Options are available to correct presbyopia. Nowadays, LASIK is popular and there are also corneal inlays, conductive keratoplasty, or a procedure called refractive lens exchange. Into their 50’s and beyond, most people will experience advancing presbyopia and require frequent upgrades in glasses or contact lens prescriptions. In some cases, a single prescription doesn’t suffice for all your visual needs. You may need a pair of glasses for normal tasks and a different pair to help focus on intermediate ranges like on the computer.
Since 50% of Americans over 65 suffer from some level of cataract formation, it’s also considered an age-related eye disease. With seniors over 70, the percentage is yet higher. Cataracts are such a widespread condition that it has been estimated there will be 30 million Americans with them by the year 2020. Therefore, for anyone who notices visual changes due to cataracts, it’s wise to see your doctor for help. If your doctor confirms cataracts, then depending on the cataract stage you can decide to either control cataracts with a simple NAC Eye Drops or go for the cataracts surgery. The sooner your cataracts are removed, the better. You don’t want to allow them to advance in any case.
There are many options out there that can preempt the need for glasses. Some people don’t like to have to wear glasses for driving, etc. In these cases, there are multi-focal lens implants or accommodating intraocular lenses that can restore all ranges of vision. Keeping your eyes healthy even as they age is quite doable with a little effort.
You may also like: Blurry Vision? It May Be Cataracts
More Serious Age-Related Eye Conditions
With senior Americans, macular degeneration is the highest rated cause of blindness. It is also known as age-related macular degeneration or AMD. And, more than 2 million in the US have it, according to statistics related by the National Eye Institute (NEI). Moreover, that number is expected to rise to more than double by 2050 to 5.4 million.
Unfortunately, an estimated 40% of diabetics over the age of 40 suffer from some degree of diabetic retinopathy, according to NEI. This is a serious condition that can lead to blindness.

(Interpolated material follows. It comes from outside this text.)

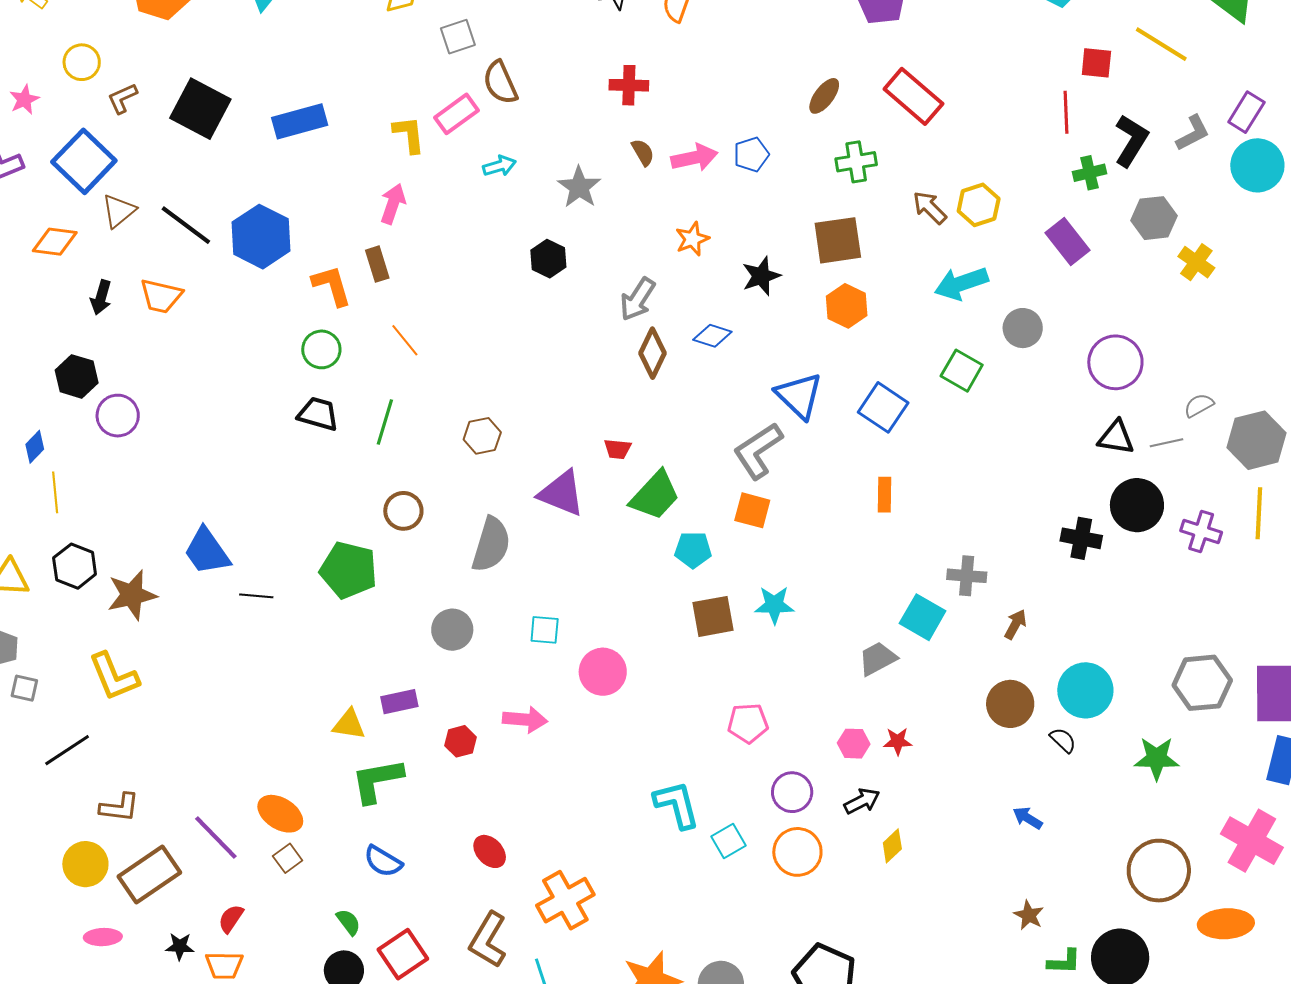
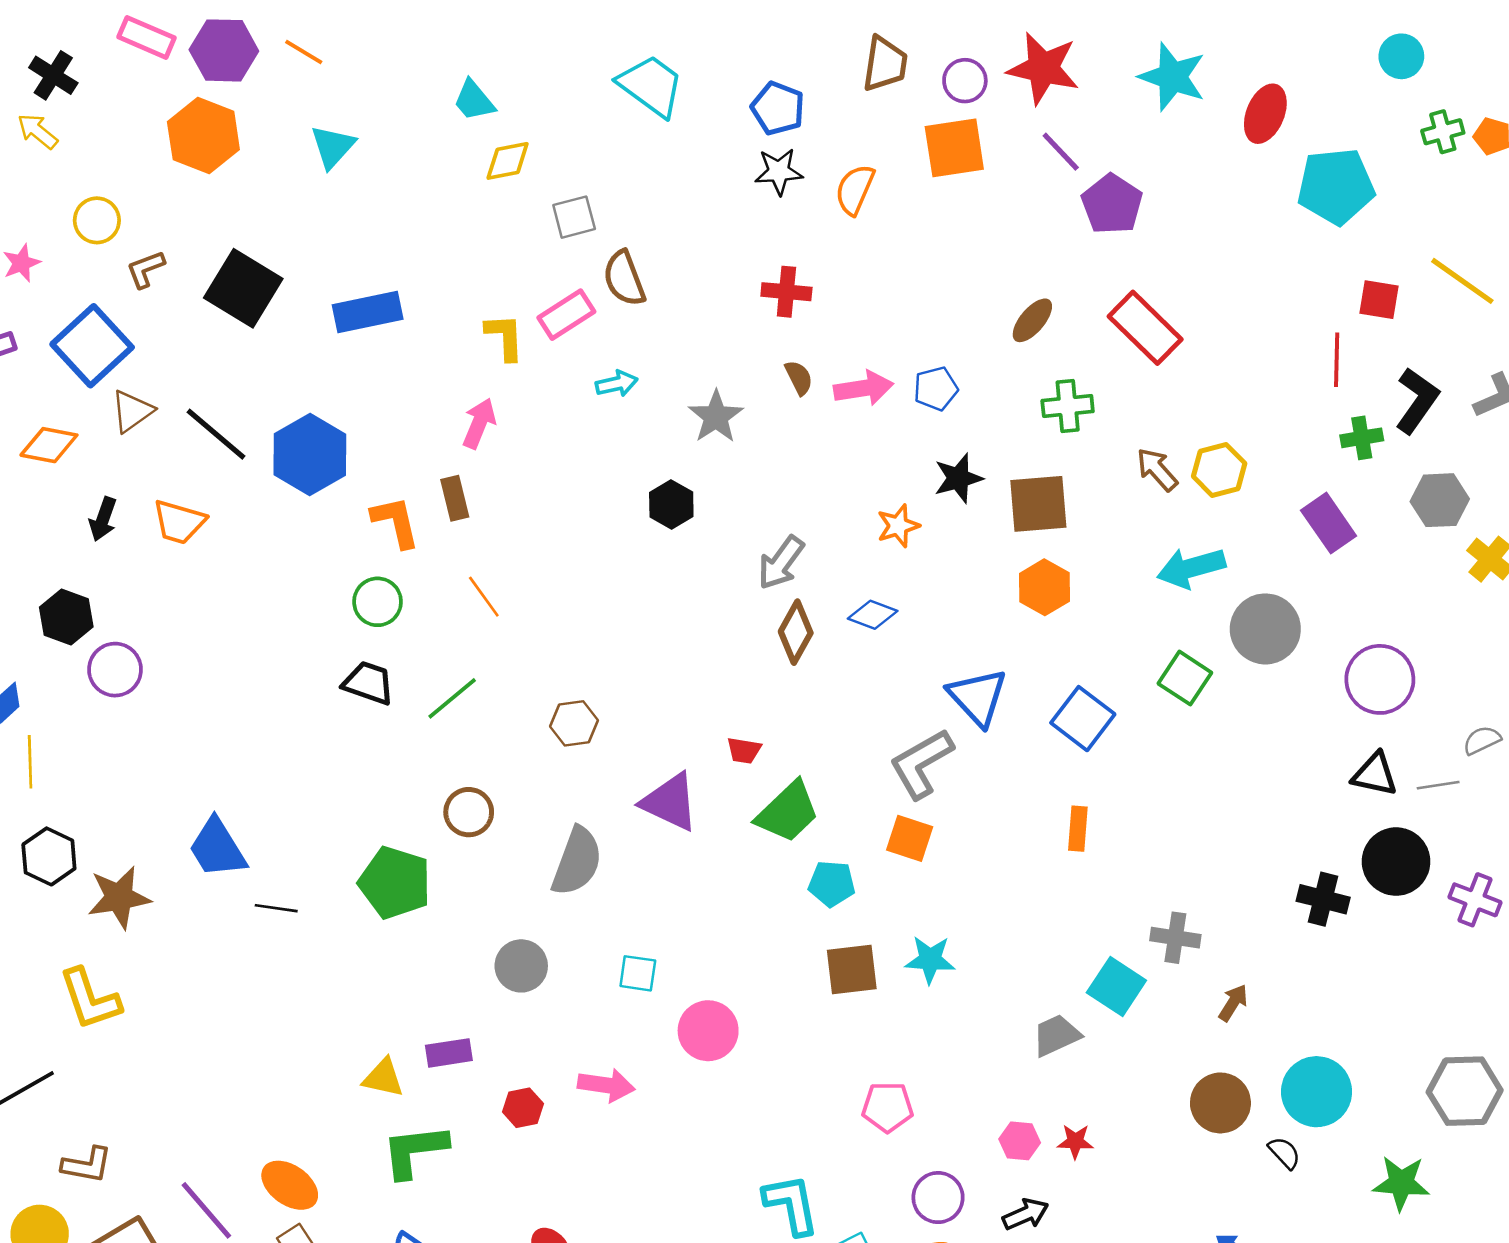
orange star: (692, 239) -> (898, 526), moved
black star: (761, 276) -> (958, 478), moved
gray circle: (1023, 328) -> (1265, 629), size x1.4
green line: (385, 422) -> (452, 698), turned 30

As we age, our risk of glaucoma increases with every decade after 40 years of age. In your 40’s, the risk is 1%. By the time we reach our 80’s, it’s 12%. Genetics have something to do with it. There will be a 50% increase in incidents of glaucoma by 2020.

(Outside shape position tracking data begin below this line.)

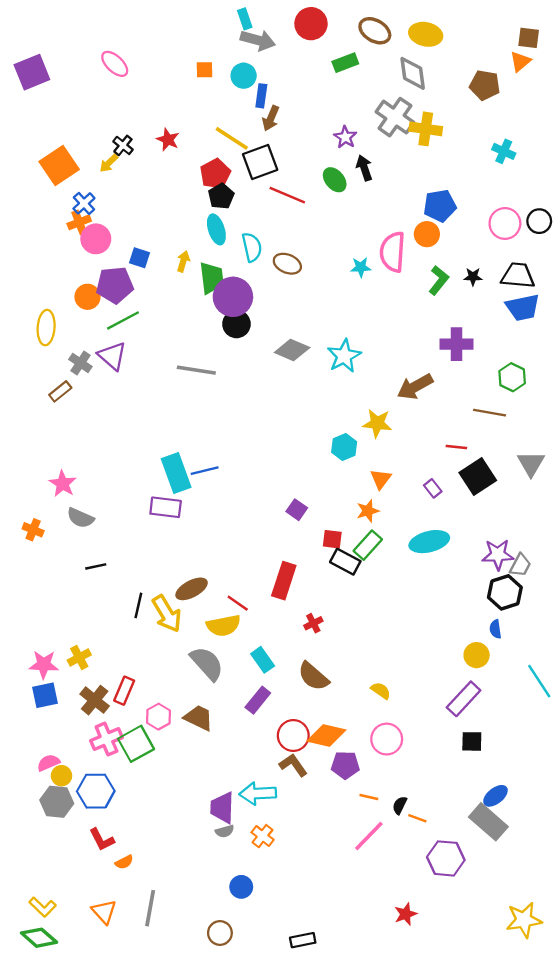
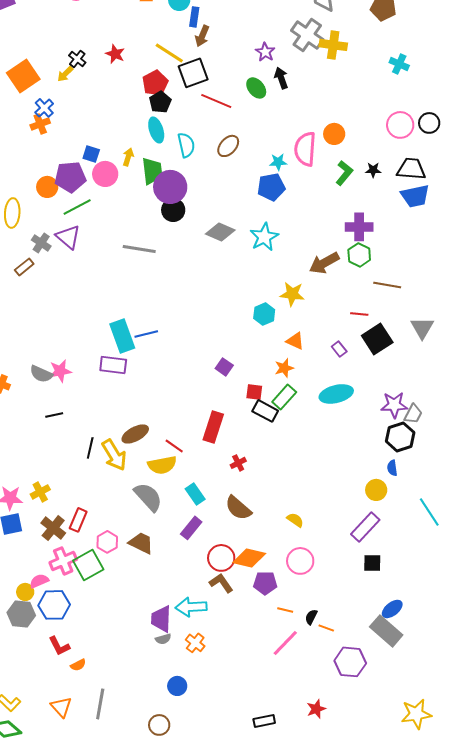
blue pentagon: (440, 206) -> (271, 187), moved
pink circle: (96, 239) -> (105, 174), moved
brown ellipse: (287, 264) -> (228, 146), moved, turned -70
green hexagon: (512, 377) -> (359, 255), moved
orange triangle: (381, 479) -> (295, 341), turned -42
pink star: (63, 484) -> (60, 371), moved, turned 30
pink semicircle: (48, 763) -> (39, 581), moved
black rectangle: (303, 940) -> (264, 721), moved

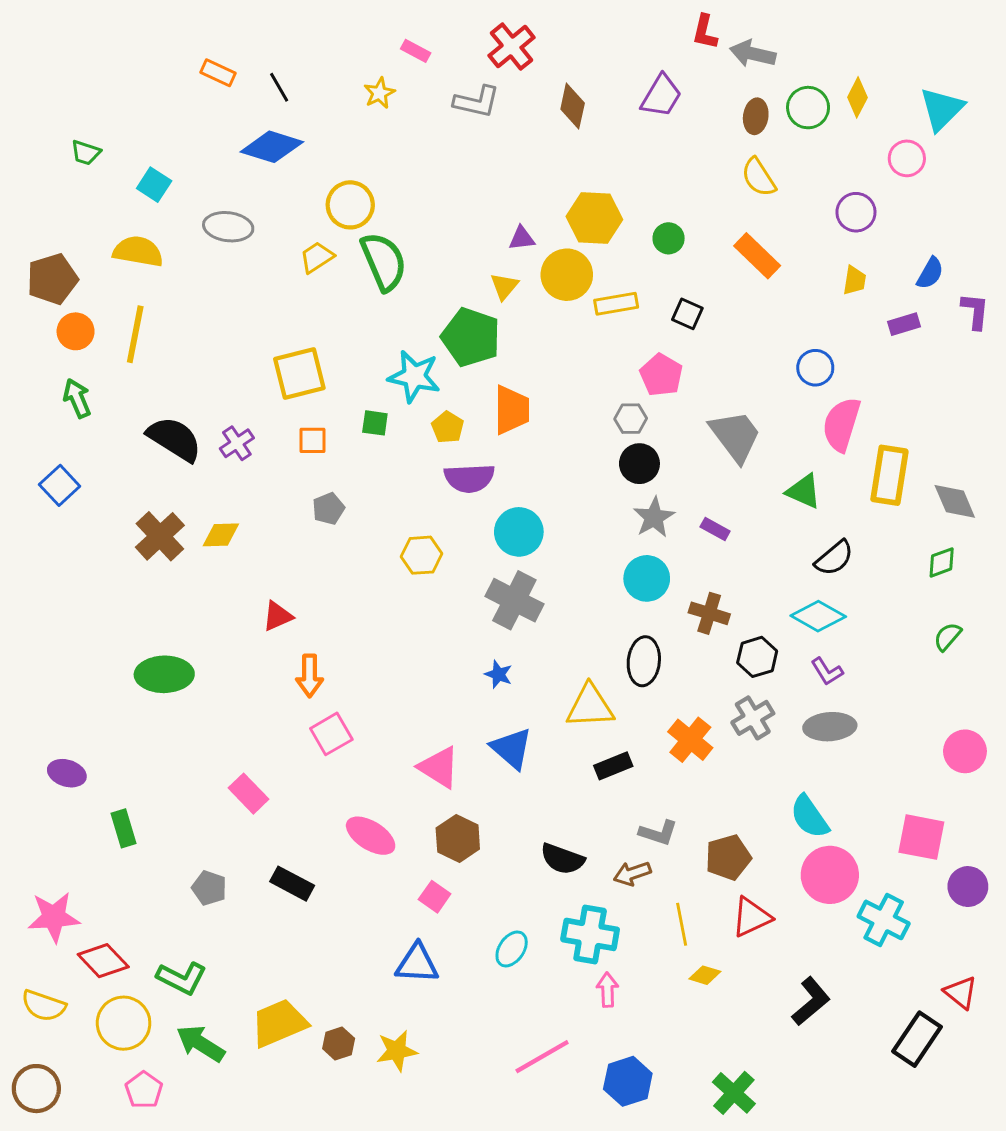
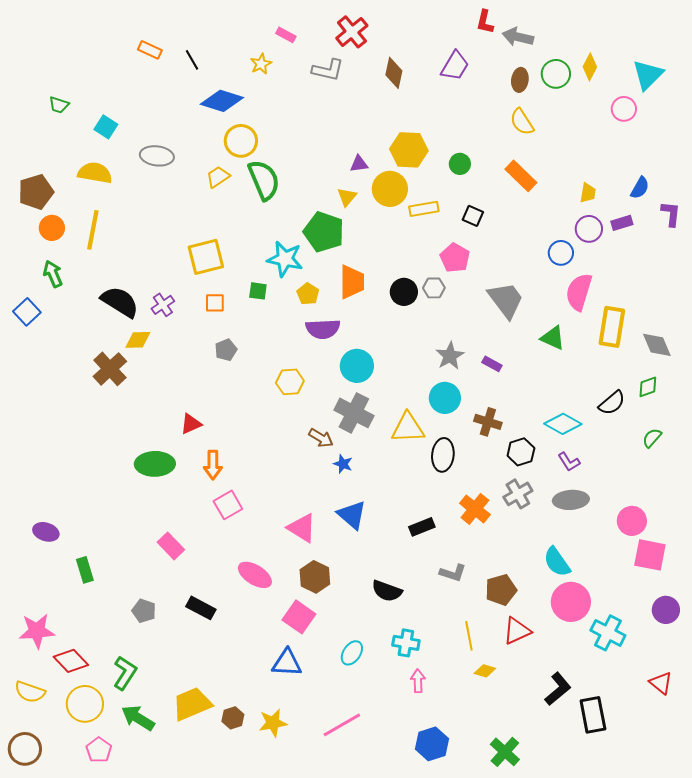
blue diamond: (272, 147) -> (222, 101), moved
purple circle: (856, 212) -> (589, 229), moved
black circle: (639, 464) -> (404, 292), moved
blue square: (60, 485) -> (27, 312), moved
yellow diamond: (221, 535) -> (138, 340), moved
black semicircle: (834, 558) -> (612, 403), moved
green ellipse: (164, 674) -> (155, 464), moved
yellow triangle: (590, 706) -> (408, 428), moved
pink circle: (965, 751) -> (632, 521), moved
pink square: (921, 837) -> (650, 555), moved
brown arrow: (632, 873) -> (321, 438), moved, turned -130
pink square: (435, 897) -> (299, 617), size x1.5
cyan cross: (590, 934) -> (406, 643), size x0.7
green L-shape: (182, 978) -> (125, 673), turned -84
black rectangle: (917, 1039) -> (593, 715), moved, turned -45
pink line: (542, 1057) -> (342, 725), moved

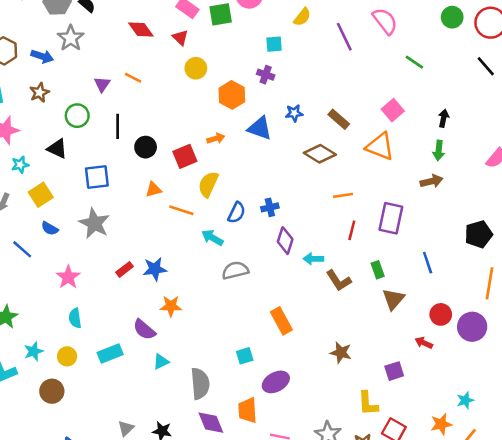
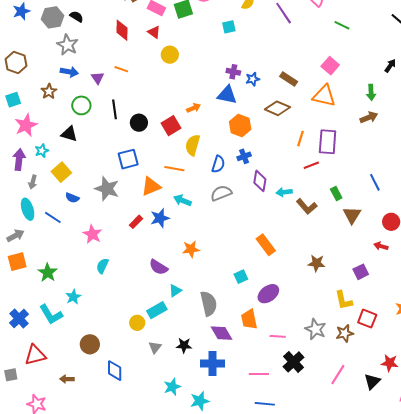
red diamond: (141, 29) -> (122, 30), turned 45
blue arrow: (42, 56) -> (69, 72), moved
purple cross: (266, 75) -> (233, 72), moved
orange hexagon: (232, 95) -> (240, 125), moved
black arrow: (444, 118) -> (390, 66), moved, turned 32
blue square: (97, 177) -> (128, 159), moved
orange triangle: (153, 190) -> (151, 186), moved, size x1.5
orange line: (343, 195) -> (301, 139), turned -56
purple rectangle: (391, 218) -> (328, 142), moved
red line: (352, 230) -> (311, 165), turned 63
cyan arrow: (212, 238) -> (182, 200), moved
gray semicircle: (235, 270) -> (221, 193), moved
orange star: (171, 306) -> (191, 249), moved
cyan semicircle: (75, 318) -> (102, 266), turned 42
cyan rectangle: (110, 354) -> (157, 310), moved
yellow circle: (67, 356) -> (137, 323), moved
brown circle: (52, 391) -> (90, 344), moved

The Effects of Aging on Other Eye Structures
Our eyes change in various ways as we age. Some of these changes include and are not limited by:
Reduction of Pupil Size
The muscles surrounding our pupils can weaken as we get older. As a result, the pupil actually becomes smaller and less able to adjust to changes in lighting. Due to this, people in their 60’s require 3x more light than people in their 20’s. In addition, sunlight can daze seniors more easily than younger people, especially when going from a dimly lit building into the daylight. Photochromic lenses and anti-reflective coating can help with this problem.
The human body produces less tears as we get older, especially post-menopausal women. For this reason, artificial tears or eye-drops are available for comfort throughout the day. Your doctor can also prescribe dry eye medication.
Loss of Peripheral Vision
The field of vision can decrease in size by one to three degrees for every decade of life. That means that when we reach 70 to 80 years of age, we may have lost 20 to 30 degrees of our peripheral vision.As a result of this loss of visual field, there’s a higher risk of accidents on the highway. This is one reason why seniors should look both ways when approaching intersections.
Colors may become duller with less contrast. That’s because the cells in the retina that detect colorlose their sensitivity as we grow older. The result is that colors lose their intensity with less contrast between colors. Blues may fade or be washed out. We don’t have a treatment yet for this condition. So, it’s something to be aware of, especially where it affects your career.
In some people, the vitreous inside the eye will start to liquefy, pulling away from the retina. This causes “spots and floaters” and, possibly, flashes of light. Although it is generally harmless, it can also signal the onset of a detached retina. Moreover, this is quite a severe problem that can result in loss of sight if it isn’t treated quickly. Therefore, if you have flashes or floaters, it’s wise to see an eye doctor.